How Baltimore police routinely violated people’s rights

New information about a corrupt police unit of the Baltimore Police Department (BPD) that was able to rob and steal with impunity for at least a decade has been revealed by an Al Jazeera English investigation.

In The Gang Within: A Baltimore Police Scandal, Al Jazeera’s Fault Lines spoke to the city’s former police commissioner and other high-ranking police officials, who explain that an obsession with arrests and statistics blinded the department to the illegal dealings of members of the now-defunct Gun Trace Task Force unit.

“This police department had a Viking-like mentality. Police officers were told to go out and get arrests, get guns, get drugs … and their worth was judged by the amount of those things that they brought back to the table,” Kevin Davis, former BPD Commissioner, told Fault Lines.

Detective Jemell Rayam and Sergeant Wayne Jenkins, along with four other detectives, pleaded guilty last year to racketeering conspiracy and other charges after the FBI arrested nearly every member of the Gun Trace Task Force unit in March 2017. Two other officers were convicted of several federal charges.

“The Feds [finally caught them] and that’s scary because if an outside agency didn’t stop it, they’d still be out there,” Josh Insley, a Baltimore civil rights attorney who received a confidential Internal Affairs file from a whistle-blower, told Al Jazeera.

‘A free pass’

For years, the plain-clothes officers from the unit were able to operate with impunity in part because of the way police complaints are investigated in Baltimore, and in cities around the US.

In Maryland and 22 other US states an officer’s disciplinary record is kept confidential. Misconduct investigations are secret and are carried out by the Internal Affairs Division.

Former head of the BPD’s Internal Affairs Division, Rodney Hill, told Fault Lines that “I’d heard his [Jenkins] name many times and I’d heard that these guys are doing some really shady things.”

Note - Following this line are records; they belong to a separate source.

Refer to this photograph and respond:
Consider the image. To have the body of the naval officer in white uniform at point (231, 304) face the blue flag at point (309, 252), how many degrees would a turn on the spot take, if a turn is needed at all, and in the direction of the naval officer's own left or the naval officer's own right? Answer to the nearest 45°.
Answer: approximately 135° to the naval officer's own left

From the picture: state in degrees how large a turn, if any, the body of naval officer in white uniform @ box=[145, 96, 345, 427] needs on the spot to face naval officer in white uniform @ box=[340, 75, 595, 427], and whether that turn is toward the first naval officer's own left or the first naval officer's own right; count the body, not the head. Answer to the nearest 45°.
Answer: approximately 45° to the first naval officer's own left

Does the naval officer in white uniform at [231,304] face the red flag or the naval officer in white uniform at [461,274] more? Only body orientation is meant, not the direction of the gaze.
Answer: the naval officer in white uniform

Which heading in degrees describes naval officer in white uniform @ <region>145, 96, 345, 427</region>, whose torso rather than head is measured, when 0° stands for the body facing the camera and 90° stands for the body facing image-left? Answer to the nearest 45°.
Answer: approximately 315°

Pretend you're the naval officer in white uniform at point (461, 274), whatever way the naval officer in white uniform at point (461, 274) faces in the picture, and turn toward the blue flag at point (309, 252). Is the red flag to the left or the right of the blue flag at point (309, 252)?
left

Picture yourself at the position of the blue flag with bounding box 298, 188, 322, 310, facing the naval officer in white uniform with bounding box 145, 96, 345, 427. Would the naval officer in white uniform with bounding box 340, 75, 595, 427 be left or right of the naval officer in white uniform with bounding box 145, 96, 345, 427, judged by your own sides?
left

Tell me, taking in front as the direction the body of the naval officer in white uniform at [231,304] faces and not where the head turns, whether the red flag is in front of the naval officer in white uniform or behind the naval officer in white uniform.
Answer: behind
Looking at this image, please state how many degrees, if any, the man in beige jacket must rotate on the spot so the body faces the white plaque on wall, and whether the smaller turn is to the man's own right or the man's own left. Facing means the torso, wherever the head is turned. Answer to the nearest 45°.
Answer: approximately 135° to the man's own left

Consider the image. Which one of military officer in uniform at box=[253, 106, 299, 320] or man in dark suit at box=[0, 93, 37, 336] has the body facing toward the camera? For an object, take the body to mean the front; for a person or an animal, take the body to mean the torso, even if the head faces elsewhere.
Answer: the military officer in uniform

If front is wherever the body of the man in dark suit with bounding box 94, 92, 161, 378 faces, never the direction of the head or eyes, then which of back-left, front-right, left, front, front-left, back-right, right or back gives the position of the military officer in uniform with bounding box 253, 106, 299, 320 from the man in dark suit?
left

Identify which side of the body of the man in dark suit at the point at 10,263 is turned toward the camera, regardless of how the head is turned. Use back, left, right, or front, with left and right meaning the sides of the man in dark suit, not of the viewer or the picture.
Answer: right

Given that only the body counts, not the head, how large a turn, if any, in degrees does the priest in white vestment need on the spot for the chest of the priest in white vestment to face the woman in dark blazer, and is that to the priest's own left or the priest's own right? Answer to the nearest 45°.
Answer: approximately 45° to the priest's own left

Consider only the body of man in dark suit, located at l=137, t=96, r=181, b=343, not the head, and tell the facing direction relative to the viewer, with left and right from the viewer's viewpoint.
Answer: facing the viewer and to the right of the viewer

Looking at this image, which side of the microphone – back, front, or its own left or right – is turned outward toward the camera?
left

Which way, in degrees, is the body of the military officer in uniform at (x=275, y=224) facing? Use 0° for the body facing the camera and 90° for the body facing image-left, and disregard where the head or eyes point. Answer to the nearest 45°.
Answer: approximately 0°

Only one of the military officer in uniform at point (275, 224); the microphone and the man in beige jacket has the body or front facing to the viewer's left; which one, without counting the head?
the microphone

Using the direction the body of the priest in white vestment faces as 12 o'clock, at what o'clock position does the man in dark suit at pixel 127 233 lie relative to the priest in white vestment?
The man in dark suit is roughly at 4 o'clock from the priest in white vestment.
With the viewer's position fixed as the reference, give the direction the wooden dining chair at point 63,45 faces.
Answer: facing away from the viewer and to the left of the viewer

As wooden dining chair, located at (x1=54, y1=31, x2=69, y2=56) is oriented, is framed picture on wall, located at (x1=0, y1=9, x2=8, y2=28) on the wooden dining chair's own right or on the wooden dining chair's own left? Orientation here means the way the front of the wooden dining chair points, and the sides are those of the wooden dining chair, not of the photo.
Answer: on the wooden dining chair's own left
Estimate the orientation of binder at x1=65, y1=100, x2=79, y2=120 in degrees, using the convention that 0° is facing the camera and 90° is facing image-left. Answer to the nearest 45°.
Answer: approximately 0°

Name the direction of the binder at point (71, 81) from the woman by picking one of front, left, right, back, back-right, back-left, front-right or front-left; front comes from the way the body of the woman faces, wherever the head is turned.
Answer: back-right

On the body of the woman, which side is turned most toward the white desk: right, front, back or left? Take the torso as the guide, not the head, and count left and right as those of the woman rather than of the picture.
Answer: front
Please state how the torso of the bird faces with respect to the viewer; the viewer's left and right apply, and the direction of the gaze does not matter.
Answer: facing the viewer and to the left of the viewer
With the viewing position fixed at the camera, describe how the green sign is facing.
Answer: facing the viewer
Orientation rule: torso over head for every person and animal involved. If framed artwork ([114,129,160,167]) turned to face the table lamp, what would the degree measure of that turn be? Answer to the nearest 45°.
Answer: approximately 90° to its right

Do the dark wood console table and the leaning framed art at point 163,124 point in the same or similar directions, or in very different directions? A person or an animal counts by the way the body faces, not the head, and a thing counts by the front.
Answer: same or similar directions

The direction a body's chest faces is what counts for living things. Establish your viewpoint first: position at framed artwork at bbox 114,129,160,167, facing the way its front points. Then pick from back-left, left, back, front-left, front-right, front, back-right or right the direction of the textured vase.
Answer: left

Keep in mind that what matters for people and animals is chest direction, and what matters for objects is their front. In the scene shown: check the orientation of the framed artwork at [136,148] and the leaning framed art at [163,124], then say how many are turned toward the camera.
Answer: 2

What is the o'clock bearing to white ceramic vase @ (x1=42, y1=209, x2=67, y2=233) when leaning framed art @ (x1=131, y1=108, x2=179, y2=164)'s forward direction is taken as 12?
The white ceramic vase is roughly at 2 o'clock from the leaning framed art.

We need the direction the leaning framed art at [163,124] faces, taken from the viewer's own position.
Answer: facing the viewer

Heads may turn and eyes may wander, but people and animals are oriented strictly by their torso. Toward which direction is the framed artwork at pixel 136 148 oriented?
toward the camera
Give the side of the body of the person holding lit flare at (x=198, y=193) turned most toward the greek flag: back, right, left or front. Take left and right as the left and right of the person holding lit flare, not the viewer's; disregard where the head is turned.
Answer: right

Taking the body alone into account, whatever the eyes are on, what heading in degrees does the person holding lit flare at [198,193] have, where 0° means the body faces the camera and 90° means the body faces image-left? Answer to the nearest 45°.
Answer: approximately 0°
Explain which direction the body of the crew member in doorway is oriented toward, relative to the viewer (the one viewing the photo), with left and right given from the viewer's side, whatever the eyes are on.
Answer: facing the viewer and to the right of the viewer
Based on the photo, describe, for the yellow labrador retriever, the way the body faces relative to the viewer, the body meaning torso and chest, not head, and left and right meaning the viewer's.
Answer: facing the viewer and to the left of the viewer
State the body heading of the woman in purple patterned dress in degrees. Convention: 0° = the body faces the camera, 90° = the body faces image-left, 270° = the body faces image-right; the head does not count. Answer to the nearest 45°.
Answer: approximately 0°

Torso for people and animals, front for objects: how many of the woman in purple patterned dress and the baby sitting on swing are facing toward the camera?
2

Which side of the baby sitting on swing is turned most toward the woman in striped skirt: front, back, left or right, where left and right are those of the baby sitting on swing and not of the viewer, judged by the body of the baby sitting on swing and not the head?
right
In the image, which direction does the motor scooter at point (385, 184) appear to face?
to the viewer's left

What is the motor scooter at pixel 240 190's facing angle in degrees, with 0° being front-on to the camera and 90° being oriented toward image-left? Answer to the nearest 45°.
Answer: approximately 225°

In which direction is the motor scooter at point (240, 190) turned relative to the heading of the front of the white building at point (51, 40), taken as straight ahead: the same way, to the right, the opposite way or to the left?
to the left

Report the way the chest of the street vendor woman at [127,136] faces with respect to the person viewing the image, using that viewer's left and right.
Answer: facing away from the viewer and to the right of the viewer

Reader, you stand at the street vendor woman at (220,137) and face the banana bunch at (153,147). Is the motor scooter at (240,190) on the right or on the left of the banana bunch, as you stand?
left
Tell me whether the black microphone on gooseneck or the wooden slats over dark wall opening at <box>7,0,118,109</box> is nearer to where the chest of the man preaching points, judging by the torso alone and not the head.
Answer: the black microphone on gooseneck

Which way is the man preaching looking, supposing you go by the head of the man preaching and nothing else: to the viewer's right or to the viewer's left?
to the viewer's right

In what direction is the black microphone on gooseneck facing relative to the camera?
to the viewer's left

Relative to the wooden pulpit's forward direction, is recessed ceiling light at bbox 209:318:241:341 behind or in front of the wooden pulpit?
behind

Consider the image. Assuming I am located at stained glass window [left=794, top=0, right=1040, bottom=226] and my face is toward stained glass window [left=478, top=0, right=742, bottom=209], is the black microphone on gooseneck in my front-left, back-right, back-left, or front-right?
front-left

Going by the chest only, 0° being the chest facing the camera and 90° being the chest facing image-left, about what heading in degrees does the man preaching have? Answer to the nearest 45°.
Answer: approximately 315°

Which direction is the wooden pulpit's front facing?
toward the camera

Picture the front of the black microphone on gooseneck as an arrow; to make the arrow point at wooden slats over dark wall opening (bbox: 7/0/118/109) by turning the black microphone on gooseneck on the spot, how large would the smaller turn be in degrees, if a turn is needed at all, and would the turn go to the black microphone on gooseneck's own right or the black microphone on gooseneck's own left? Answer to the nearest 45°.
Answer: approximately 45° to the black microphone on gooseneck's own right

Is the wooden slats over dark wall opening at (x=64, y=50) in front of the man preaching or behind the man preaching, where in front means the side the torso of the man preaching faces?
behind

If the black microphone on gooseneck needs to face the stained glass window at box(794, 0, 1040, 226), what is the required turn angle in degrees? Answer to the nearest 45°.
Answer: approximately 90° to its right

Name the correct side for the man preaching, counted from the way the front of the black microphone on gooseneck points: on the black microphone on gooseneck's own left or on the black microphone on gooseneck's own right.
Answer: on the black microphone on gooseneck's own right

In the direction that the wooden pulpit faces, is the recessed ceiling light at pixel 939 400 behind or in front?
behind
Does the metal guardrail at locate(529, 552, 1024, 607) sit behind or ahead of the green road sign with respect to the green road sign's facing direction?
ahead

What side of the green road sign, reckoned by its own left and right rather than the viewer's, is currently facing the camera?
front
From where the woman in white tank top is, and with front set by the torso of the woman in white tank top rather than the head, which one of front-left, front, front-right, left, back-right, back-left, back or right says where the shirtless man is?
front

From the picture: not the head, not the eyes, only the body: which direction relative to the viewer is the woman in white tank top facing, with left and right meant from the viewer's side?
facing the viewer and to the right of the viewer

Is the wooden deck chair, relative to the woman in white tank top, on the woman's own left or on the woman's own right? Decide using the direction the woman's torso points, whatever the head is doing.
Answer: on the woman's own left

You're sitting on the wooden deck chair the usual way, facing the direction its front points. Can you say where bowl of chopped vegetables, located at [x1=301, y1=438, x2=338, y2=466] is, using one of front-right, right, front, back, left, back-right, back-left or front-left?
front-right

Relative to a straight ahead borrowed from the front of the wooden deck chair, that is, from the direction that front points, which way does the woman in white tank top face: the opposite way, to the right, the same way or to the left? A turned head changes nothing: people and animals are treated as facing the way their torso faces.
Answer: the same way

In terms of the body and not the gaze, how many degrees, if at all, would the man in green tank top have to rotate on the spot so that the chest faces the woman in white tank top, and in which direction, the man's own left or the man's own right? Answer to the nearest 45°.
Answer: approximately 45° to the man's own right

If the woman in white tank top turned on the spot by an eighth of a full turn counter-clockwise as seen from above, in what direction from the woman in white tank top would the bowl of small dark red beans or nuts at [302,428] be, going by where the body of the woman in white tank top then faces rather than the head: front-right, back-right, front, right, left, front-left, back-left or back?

According to Hill, he recommended that Jenkins got demoted but one of the department’s highest-ranking officials overruled him, so Jenkins stayed on the streets.

When asked whether he believed Jenkins and other officers involved had been given a “free pass”, Hill confirmed, “Yes, I would say that.”

Fault Lines examined leaked confidential disciplinary files that reveal Rayam was investigated nearly a decade ago for robbery, but the department kept him on the street.

According to the files, BPD’s Internal Affairs investigated Rayam for the roadside robbery of Baltimore resident Gary Brown in 2009. Although the detective was caught in a series of lies, Rayam was eventually cleared of wrongdoing by a panel of his own officers. He returned to the streets for another nine years before the FBI caught up with him.

“It’s like getting caught tiptoeing out of the window with the mask and the bag with the dollar sign on it out of the crime scene, and that’s still not enough. Then, what is? You know what, getting indicted by the feds. That is. That’s the only stopgap, is to be so notorious that the actual US Attorney’s Office has to come in and indict you off the street,” Insley said.

‘A culture of corruption that has been allowed to exist’

The scandal threatens to undermine reform efforts and a federal investigation into the death of 25-year-old Freddie Gray, who died while in police custody in 2015, setting off mass protests and exposing the deep divisions between Baltimore’s police department and the community.

“Officers are actually public servants, they have the public trust, and they are there to protect and serve the public,” said Jill Carter, a Maryland state senator who is also a leader in legislative efforts to create more transparency and oversight of Baltimore’s Internal Affairs division.

“And so, when they violate the public or are accused of violating the public, it’s something the public should know,” she told Al Jazeera.

After the 2015 protests, the Department of Justice began a civil rights investigation into policing in Baltimore. They found that police routinely violated people’s rights, adding that BPD’s Internal Affairs had enabled those abuses.

Senator Carter added that the impunity reaches far beyond the Baltimore police. 

“This is not something that just exists here in Baltimore, but this whole giving additional or extra deference to law enforcement, treating law enforcement as if they are above the law, above the people – it’s a culture, it’s a mentality,” Carter told Al Jazeera.

“This is not just a matter of a few bad apples. This is a culture of corruption that has been allowed to exist.”